Tasks to complete:
1. Copy the forum thread on parents and schools word for word, taking everything from "CoralHare · 20/02/2025" down to "a bad marriage.".
2. Carry on the forum thread about parent-school relationships, picking up right after its last sentence.
Passage below:
I think the online stuff is terrible but also I'm inclined to just think fuck it let them crack on but it's a hard thing to ignore. I suspect the parents are hard work and not willing to accept any responsibility for their children's behaviour.

Saz12 · 20/02/2025 18:13

CoralHare · 20/02/2025 16:52

I’ve seen both sides of this.As a teacher and a parent.

Like all relationships, healthy parent-school relationships require good faith, trust and communication. The current system really errodes trust with things like fines, limited access to staff, overworked staff who are mainly on the verge of quitting and parents who are already stressed with cost of living pressures. It’s no wonder everyone is falling out! It’s like a bad marriage.

I'm not a teacher. But I agree entirely that the current approach feels very confrontational. The school-wide messaging over attendance, etc... it just feels like parents are seen as feckless lazy fuckwits. Then, because there aren't enough teachers, DC have too-big classes with too many too-disruptive and some very under-supported pupils, many of whom should be getting more appropriate specialist support than they can be given in a big group....so none of the DC do as well as they should.
So it becomes a vicious circle.

SuperTrooper14 · 20/02/2025 18:29

The school-wide messaging over attendance, etc... it just feels like parents are seen as feckless lazy fuckwits.

I agree with this, but I also know the pressure comes not from the schools themselves but from the Govt via Ofsted. Schools can get marked down in an inspection for having low attendance rates, so it's become a high pressure, contentious issue at a time when the social contract that existed between parents and schools has broken down because of Covid. Schools don't issue the fines either, it's the LEA.
End of Passage.
Information supplied below:
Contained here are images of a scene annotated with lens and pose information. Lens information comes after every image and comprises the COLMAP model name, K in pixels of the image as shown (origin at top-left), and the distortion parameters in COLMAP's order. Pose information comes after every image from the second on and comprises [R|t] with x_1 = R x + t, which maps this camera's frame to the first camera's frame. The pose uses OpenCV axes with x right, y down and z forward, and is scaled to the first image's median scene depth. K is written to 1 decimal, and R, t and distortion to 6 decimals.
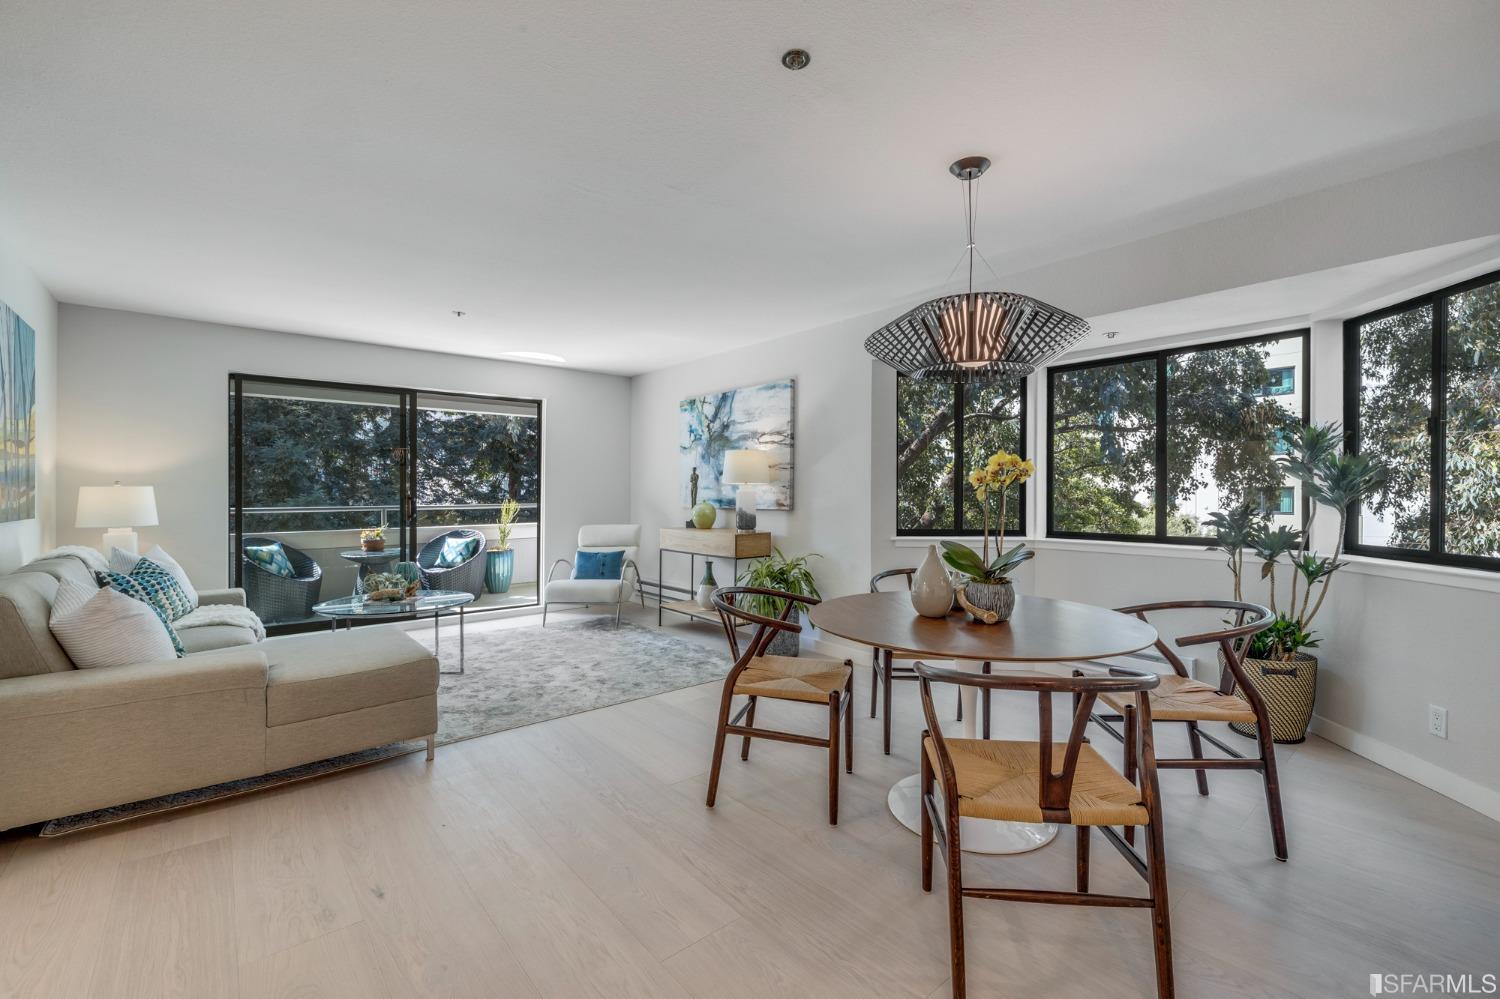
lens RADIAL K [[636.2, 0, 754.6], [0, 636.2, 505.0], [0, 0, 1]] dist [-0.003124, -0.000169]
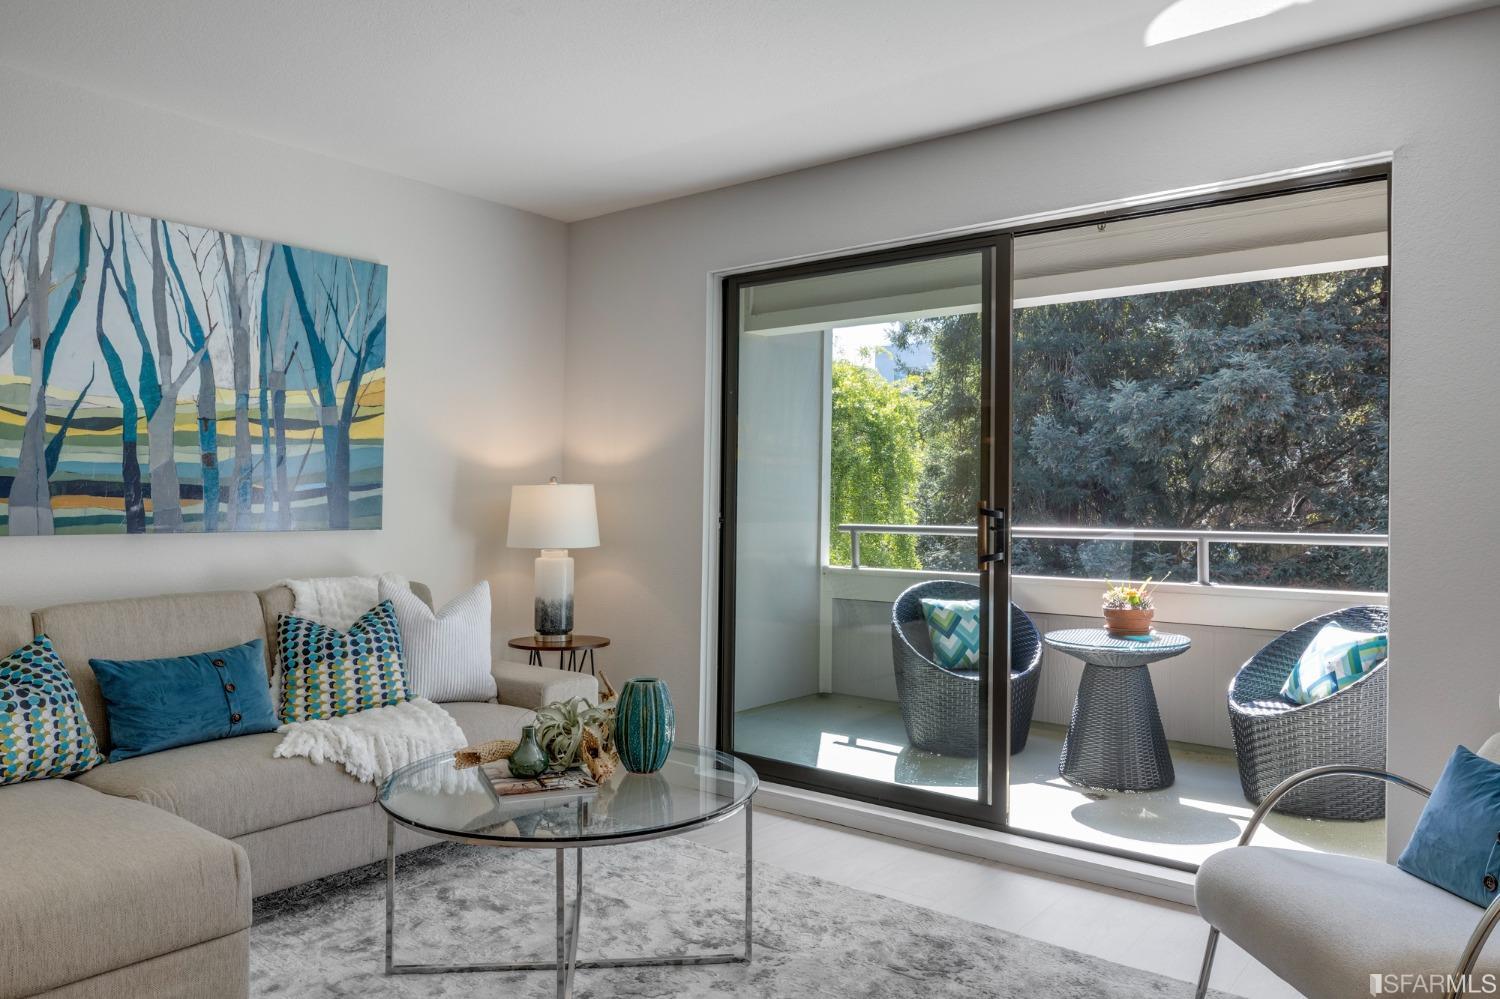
End of Information supplied.
Numbered answers:
1.
CoralHare · 20/02/2025 16:52

I’ve seen both sides of this.As a teacher and a parent.

Like all relationships, healthy parent-school relationships require good faith, trust and communication. The current system really errodes trust with things like fines, limited access to staff, overworked staff who are mainly on the verge of quitting and parents who are already stressed with cost of living pressures. It’s no wonder everyone is falling out! It’s like a bad marriage.

2.
nitrofueled · 20/02/2025 18:32

We ultimately live in a destroy someone's integrity and livelihood witch hunt culture today

noblegiraffe · 20/02/2025 18:45

People going 'oh but it's not vexatious complaints, they're all entirely reasonable and schools just say they are vexatious because they don't want to address them clearly have never worked in a school.

I've seem some right old shit posted about my school on Facebook. I've had some absolutely batshit complaints made about me and have read jaw-droppingly awful stuff sent to my colleagues. But, as headteachers have said, and the stats bear out, the situation is getting worse at a time when we really cannot afford to have school staff tied up dealing with this shit, and teachers and school staff being faced with it.

I hope unions become more proactive in encouraging staff to take action too.

OP posts:
Daisydiary · 20/02/2025 18:53

Have to say I agree with @HollyBerryz I took a complaint to the governors at my DC’s old school and rather than address it, they tried to rip apart how I’d written the email! It was a joke. I’ve never seen anything so ridiculous. In the end I moved schools and made it known exactly why. They knew they were in the wrong but couldn’t admit it. Coming from a family of teachers, I’m happy that protections exist but I have also seen more than my fair share of shit teachers and cover ups. If I hadn’t experienced this situation myself, I wouldn’t have believed it.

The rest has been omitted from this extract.